Assignment:
All lines with the word "none" must be pulled from the entries below.

(Beginning of Given data)

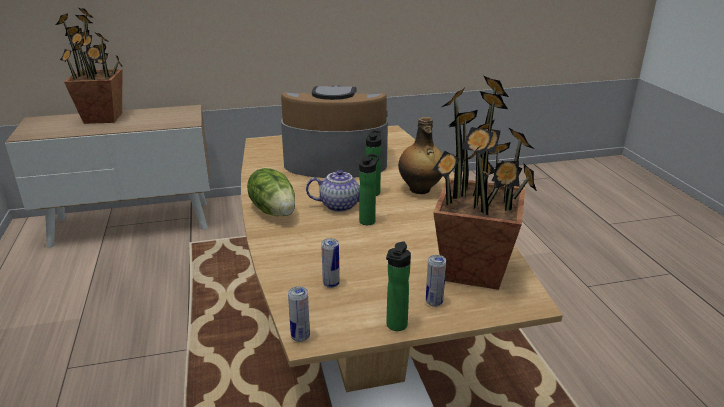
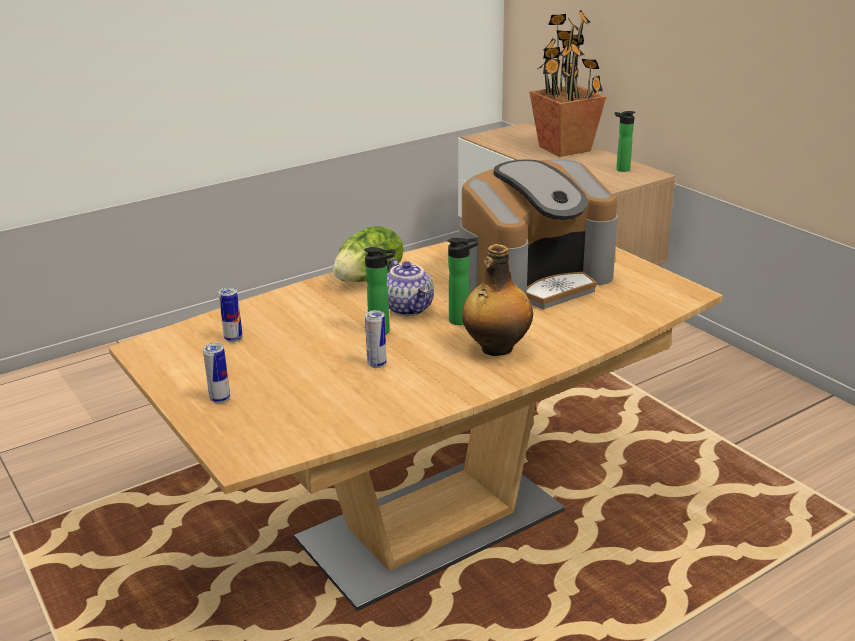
camera: 70 degrees right, 0 degrees up
(300, 337) = (141, 343): can -> can (377, 364)
(335, 161) = (533, 280): coffee machine -> coffee machine turned 75 degrees clockwise
(395, 327) = (169, 385): bottle -> bottle (620, 169)
(474, 271) = (297, 415): potted plant -> none

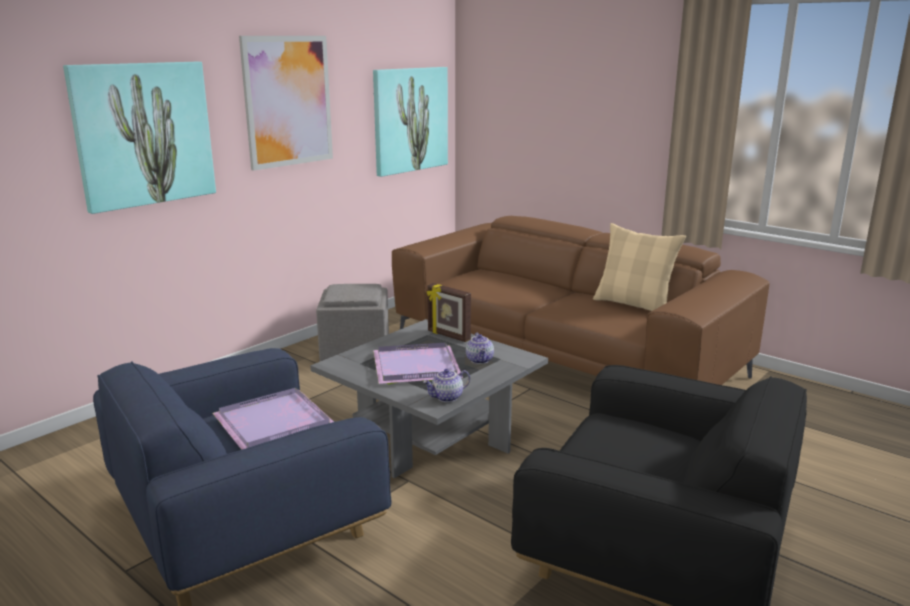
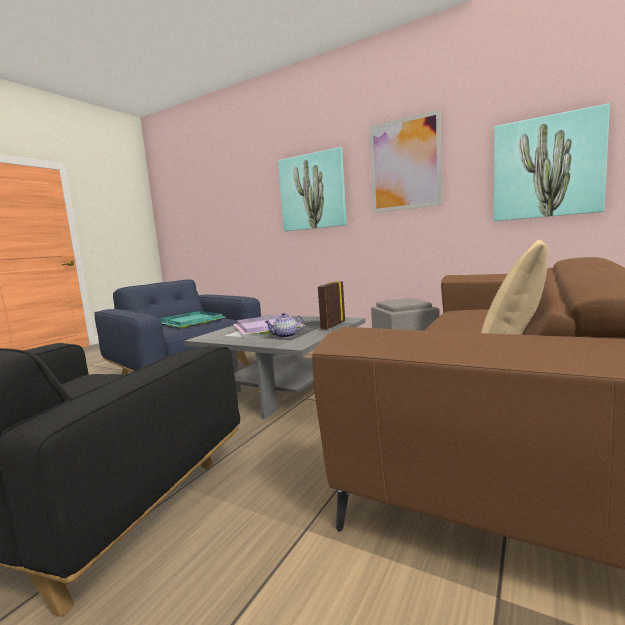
camera: 80 degrees right, 10 degrees down
(271, 422) = (191, 321): purple tray -> turquoise tray
(447, 398) = (214, 338): teapot -> none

(End of Given data)

Your response:
(474, 271) = (297, 415): potted plant -> none
(447, 398) = (214, 338): teapot -> none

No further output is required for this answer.